Characterization of an Osmr Conditional Knockout Mouse Model

Oncostatin M (OSM) is a member of the interleukin-6 (IL-6) family of cytokines and has been found to have distinct anti-inflammatory and pro-inflammatory properties in various cellular and disease contexts. OSM signals through two receptor complexes, one of which includes OSMRβ. To investigate OSM-OSMRβ signaling in adult hematopoiesis, we utilized the readily available conditional Osmr(fl/fl) mouse model B6;129-Osmr(tm1.1Nat)/J, which is poorly characterized in the literature. This model contains loxP sites flanking exon 2 of the Osmr gene.
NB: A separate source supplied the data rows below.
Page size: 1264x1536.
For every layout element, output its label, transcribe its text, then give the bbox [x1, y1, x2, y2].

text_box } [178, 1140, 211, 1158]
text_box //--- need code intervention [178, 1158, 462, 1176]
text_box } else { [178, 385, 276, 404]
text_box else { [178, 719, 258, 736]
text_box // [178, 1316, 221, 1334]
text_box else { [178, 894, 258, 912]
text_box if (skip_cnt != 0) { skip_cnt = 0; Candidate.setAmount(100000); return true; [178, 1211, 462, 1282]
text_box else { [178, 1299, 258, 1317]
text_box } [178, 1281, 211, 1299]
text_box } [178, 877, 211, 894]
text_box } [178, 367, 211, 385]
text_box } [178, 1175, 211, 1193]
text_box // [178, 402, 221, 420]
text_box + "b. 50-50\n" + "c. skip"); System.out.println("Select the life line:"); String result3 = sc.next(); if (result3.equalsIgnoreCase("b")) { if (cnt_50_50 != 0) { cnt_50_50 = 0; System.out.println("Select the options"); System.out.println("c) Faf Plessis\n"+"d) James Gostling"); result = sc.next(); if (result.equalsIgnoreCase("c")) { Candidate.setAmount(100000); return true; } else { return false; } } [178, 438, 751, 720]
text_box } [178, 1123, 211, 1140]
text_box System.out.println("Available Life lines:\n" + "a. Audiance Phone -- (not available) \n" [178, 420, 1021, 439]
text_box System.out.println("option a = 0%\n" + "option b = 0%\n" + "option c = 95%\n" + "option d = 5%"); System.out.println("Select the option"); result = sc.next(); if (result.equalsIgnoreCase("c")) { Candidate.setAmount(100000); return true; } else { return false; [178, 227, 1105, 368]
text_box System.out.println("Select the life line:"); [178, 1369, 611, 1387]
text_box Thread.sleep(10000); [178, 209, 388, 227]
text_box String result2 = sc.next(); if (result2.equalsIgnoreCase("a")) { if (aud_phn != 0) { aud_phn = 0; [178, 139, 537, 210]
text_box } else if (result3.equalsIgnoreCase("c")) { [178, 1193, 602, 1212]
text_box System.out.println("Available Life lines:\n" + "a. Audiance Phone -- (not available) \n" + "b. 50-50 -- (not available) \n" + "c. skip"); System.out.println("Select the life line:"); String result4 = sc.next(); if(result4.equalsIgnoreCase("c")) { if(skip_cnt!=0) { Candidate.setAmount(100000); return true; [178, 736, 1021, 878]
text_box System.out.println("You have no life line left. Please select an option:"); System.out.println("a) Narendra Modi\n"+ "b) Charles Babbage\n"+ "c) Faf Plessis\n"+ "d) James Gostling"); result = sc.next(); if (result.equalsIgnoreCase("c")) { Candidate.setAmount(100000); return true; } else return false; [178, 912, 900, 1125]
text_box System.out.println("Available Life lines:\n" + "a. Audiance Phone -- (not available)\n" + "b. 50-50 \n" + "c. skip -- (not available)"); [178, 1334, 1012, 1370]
We crossed Osmr(fl/fl) mice to interferon-inducible Mx1-Cre, which is robustly induced in adult hematopoietic cells. We observed complete recombination of the Osmr(fl) allele and loss of exon 2 in hematopoietic (bone marrow) as well as non-hematopoietic (liver, lung, kidney) tissues. Using a TaqMan assay with probes downstream of exon 2, Osmr transcript was lower in the kidney but equivalent in bone marrow, lung, and liver from Osmr(fl/fl) Mx1-Cre versus Mx1-Cre control mice, suggesting that transcript is being produced despite loss of this exon. Western blots show that liver cells from Osmr(fl/fl) Mx1-Cre mice had complete loss of OSMR protein, while bone marrow, kidney, and lung cells had reduced OSMR protein at varying levels. RNA-seq analysis of a subpopulation of bone marrow cells (hematopoietic stem cells) finds that some OSM-stimulated genes, but not all, are suppressed in Osmr(fl/fl) Mx1-Cre cells. Together, our data suggest that the B6;129-Osmr(tm1.1Nat)/J model should be utilized with caution as loss of Osmr exon 2 has variable and tissue-dependent impact on mRNA and protein expression.